Transcribe the data in full, keeping each line exactly as it appears.

Records from a data source
== Segment start ==

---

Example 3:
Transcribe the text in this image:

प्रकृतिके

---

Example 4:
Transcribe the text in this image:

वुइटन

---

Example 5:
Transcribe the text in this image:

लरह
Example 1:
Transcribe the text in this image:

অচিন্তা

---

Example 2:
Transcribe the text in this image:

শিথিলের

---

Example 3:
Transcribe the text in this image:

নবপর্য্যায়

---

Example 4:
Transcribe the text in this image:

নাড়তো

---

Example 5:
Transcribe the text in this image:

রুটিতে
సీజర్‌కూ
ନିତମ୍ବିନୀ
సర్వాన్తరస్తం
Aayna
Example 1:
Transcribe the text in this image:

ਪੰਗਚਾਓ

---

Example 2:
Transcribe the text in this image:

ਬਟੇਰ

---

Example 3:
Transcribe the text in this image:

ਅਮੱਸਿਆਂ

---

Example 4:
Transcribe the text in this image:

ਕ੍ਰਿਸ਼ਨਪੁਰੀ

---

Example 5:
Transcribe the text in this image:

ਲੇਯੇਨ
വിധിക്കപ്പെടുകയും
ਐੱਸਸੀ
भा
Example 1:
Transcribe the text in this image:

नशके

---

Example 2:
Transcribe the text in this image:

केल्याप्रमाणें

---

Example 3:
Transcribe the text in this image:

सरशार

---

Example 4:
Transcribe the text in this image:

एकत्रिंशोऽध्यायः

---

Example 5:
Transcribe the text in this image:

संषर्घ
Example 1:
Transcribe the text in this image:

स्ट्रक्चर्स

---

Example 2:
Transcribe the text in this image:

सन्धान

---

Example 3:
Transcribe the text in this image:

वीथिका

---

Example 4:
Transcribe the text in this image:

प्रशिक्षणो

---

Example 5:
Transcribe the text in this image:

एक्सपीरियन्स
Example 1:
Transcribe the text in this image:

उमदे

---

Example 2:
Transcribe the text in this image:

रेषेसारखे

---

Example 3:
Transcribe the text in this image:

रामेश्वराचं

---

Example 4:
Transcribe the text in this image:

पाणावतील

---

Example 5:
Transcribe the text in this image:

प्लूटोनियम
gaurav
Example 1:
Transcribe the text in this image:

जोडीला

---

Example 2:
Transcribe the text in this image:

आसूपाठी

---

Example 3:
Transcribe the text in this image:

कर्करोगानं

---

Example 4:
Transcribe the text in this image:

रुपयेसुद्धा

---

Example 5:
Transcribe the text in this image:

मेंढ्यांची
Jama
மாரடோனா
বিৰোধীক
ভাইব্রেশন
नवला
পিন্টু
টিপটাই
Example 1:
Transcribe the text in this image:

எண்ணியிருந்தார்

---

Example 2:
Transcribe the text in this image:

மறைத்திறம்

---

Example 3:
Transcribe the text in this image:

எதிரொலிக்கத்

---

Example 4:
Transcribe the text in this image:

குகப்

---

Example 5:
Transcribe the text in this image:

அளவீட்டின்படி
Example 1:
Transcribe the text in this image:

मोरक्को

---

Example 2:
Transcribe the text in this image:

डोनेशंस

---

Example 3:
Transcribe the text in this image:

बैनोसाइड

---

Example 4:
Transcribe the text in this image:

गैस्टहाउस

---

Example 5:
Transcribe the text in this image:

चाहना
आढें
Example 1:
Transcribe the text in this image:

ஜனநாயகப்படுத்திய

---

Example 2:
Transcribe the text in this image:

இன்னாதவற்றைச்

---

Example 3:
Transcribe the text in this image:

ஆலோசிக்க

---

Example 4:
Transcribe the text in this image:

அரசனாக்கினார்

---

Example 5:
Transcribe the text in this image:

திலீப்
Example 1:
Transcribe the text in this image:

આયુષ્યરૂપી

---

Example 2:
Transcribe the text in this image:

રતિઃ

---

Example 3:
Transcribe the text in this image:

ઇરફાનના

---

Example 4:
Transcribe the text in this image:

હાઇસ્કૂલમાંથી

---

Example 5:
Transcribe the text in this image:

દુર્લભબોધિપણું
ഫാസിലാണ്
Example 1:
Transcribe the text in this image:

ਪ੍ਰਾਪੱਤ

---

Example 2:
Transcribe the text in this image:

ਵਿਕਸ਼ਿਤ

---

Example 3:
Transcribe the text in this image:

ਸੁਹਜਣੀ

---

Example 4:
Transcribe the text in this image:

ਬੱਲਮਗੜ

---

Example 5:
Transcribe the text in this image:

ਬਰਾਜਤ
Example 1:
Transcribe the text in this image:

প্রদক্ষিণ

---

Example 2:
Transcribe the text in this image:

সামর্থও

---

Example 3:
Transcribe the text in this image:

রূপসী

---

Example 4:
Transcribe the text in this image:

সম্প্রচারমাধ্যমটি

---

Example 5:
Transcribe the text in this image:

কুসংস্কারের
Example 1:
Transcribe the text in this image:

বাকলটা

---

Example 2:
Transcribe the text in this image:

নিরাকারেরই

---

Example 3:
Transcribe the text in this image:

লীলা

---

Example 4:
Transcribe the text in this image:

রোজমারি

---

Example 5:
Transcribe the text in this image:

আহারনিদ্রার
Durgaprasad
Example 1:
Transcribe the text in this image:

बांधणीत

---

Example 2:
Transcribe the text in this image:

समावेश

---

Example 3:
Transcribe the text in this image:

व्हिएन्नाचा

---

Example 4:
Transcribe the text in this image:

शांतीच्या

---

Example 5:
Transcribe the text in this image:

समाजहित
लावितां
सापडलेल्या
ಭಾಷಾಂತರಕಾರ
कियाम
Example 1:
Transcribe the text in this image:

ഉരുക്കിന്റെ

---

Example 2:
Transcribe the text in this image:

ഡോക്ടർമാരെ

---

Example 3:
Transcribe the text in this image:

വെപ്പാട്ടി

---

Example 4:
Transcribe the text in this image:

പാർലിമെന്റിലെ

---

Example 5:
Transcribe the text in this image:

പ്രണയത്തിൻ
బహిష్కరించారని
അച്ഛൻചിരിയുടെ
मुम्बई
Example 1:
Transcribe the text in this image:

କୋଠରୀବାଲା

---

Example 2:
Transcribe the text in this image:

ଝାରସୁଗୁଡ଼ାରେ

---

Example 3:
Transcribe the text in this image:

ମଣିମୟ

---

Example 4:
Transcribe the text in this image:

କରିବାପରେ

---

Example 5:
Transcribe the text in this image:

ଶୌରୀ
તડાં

== Segment end ==

▶ _Written solution_:
---

Example 3:
Transcribe the text in this image:

प्रकृतिके

---

Example 4:
Transcribe the text in this image:

वुइटन

---

Example 5:
Transcribe the text in this image:

लरह
Example 1:
Transcribe the text in this image:

অচিন্তা

---

Example 2:
Transcribe the text in this image:

শিথিলের

---

Example 3:
Transcribe the text in this image:

নবপর্য্যায়

---

Example 4:
Transcribe the text in this image:

নাড়তো

---

Example 5:
Transcribe the text in this image:

রুটিতে
సీజర్‌కూ
ନିତମ୍ବିନୀ
సర్వాన్తరస్తం
Aayna
Example 1:
Transcribe the text in this image:

ਪੰਗਚਾਓ

---

Example 2:
Transcribe the text in this image:

ਬਟੇਰ

---

Example 3:
Transcribe the text in this image:

ਅਮੱਸਿਆਂ

---

Example 4:
Transcribe the text in this image:

ਕ੍ਰਿਸ਼ਨਪੁਰੀ

---

Example 5:
Transcribe the text in this image:

ਲੇਯੇਨ
വിധിക്കപ്പെടുകയും
ਐੱਸਸੀ
भा
Example 1:
Transcribe the text in this image:

नशके

---

Example 2:
Transcribe the text in this image:

केल्याप्रमाणें

---

Example 3:
Transcribe the text in this image:

सरशार

---

Example 4:
Transcribe the text in this image:

एकत्रिंशोऽध्यायः

---

Example 5:
Transcribe the text in this image:

संषर्घ
Example 1:
Transcribe the text in this image:

स्ट्रक्चर्स

---

Example 2:
Transcribe the text in this image:

सन्धान

---

Example 3:
Transcribe the text in this image:

वीथिका

---

Example 4:
Transcribe the text in this image:

प्रशिक्षणो

---

Example 5:
Transcribe the text in this image:

एक्सपीरियन्स
Example 1:
Transcribe the text in this image:

उमदे

---

Example 2:
Transcribe the text in this image:

रेषेसारखे

---

Example 3:
Transcribe the text in this image:

रामेश्वराचं

---

Example 4:
Transcribe the text in this image:

पाणावतील

---

Example 5:
Transcribe the text in this image:

प्लूटोनियम
gaurav
Example 1:
Transcribe the text in this image:

जोडीला

---

Example 2:
Transcribe the text in this image:

आसूपाठी

---

Example 3:
Transcribe the text in this image:

कर्करोगानं

---

Example 4:
Transcribe the text in this image:

रुपयेसुद्धा

---

Example 5:
Transcribe the text in this image:

मेंढ्यांची
Jama
மாரடோனா
বিৰোধীক
ভাইব্রেশন
नवला
পিন্টু
টিপটাই
Example 1:
Transcribe the text in this image:

எண்ணியிருந்தார்

---

Example 2:
Transcribe the text in this image:

மறைத்திறம்

---

Example 3:
Transcribe the text in this image:

எதிரொலிக்கத்

---

Example 4:
Transcribe the text in this image:

குகப்

---

Example 5:
Transcribe the text in this image:

அளவீட்டின்படி
Example 1:
Transcribe the text in this image:

मोरक्को

---

Example 2:
Transcribe the text in this image:

डोनेशंस

---

Example 3:
Transcribe the text in this image:

बैनोसाइड

---

Example 4:
Transcribe the text in this image:

गैस्टहाउस

---

Example 5:
Transcribe the text in this image:

चाहना
आढें
Example 1:
Transcribe the text in this image:

ஜனநாயகப்படுத்திய

---

Example 2:
Transcribe the text in this image:

இன்னாதவற்றைச்

---

Example 3:
Transcribe the text in this image:

ஆலோசிக்க

---

Example 4:
Transcribe the text in this image:

அரசனாக்கினார்

---

Example 5:
Transcribe the text in this image:

திலீப்
Example 1:
Transcribe the text in this image:

આયુષ્યરૂપી

---

Example 2:
Transcribe the text in this image:

રતિઃ

---

Example 3:
Transcribe the text in this image:

ઇરફાનના

---

Example 4:
Transcribe the text in this image:

હાઇસ્કૂલમાંથી

---

Example 5:
Transcribe the text in this image:

દુર્લભબોધિપણું
ഫാസിലാണ്
Example 1:
Transcribe the text in this image:

ਪ੍ਰਾਪੱਤ

---

Example 2:
Transcribe the text in this image:

ਵਿਕਸ਼ਿਤ

---

Example 3:
Transcribe the text in this image:

ਸੁਹਜਣੀ

---

Example 4:
Transcribe the text in this image:

ਬੱਲਮਗੜ

---

Example 5:
Transcribe the text in this image:

ਬਰਾਜਤ
Example 1:
Transcribe the text in this image:

প্রদক্ষিণ

---

Example 2:
Transcribe the text in this image:

সামর্থও

---

Example 3:
Transcribe the text in this image:

রূপসী

---

Example 4:
Transcribe the text in this image:

সম্প্রচারমাধ্যমটি

---

Example 5:
Transcribe the text in this image:

কুসংস্কারের
Example 1:
Transcribe the text in this image:

বাকলটা

---

Example 2:
Transcribe the text in this image:

নিরাকারেরই

---

Example 3:
Transcribe the text in this image:

লীলা

---

Example 4:
Transcribe the text in this image:

রোজমারি

---

Example 5:
Transcribe the text in this image:

আহারনিদ্রার
Durgaprasad
Example 1:
Transcribe the text in this image:

बांधणीत

---

Example 2:
Transcribe the text in this image:

समावेश

---

Example 3:
Transcribe the text in this image:

व्हिएन्नाचा

---

Example 4:
Transcribe the text in this image:

शांतीच्या

---

Example 5:
Transcribe the text in this image:

समाजहित
लावितां
सापडलेल्या
ಭಾಷಾಂತರಕಾರ
कियाम
Example 1:
Transcribe the text in this image:

ഉരുക്കിന്റെ

---

Example 2:
Transcribe the text in this image:

ഡോക്ടർമാരെ

---

Example 3:
Transcribe the text in this image:

വെപ്പാട്ടി

---

Example 4:
Transcribe the text in this image:

പാർലിമെന്റിലെ

---

Example 5:
Transcribe the text in this image:

പ്രണയത്തിൻ
బహిష్కరించారని
അച്ഛൻചിരിയുടെ
मुम्बई
Example 1:
Transcribe the text in this image:

କୋଠରୀବାଲା

---

Example 2:
Transcribe the text in this image:

ଝାରସୁଗୁଡ଼ାରେ

---

Example 3:
Transcribe the text in this image:

ମଣିମୟ

---

Example 4:
Transcribe the text in this image:

କରିବାପରେ

---

Example 5:
Transcribe the text in this image:

ଶୌରୀ
તડાં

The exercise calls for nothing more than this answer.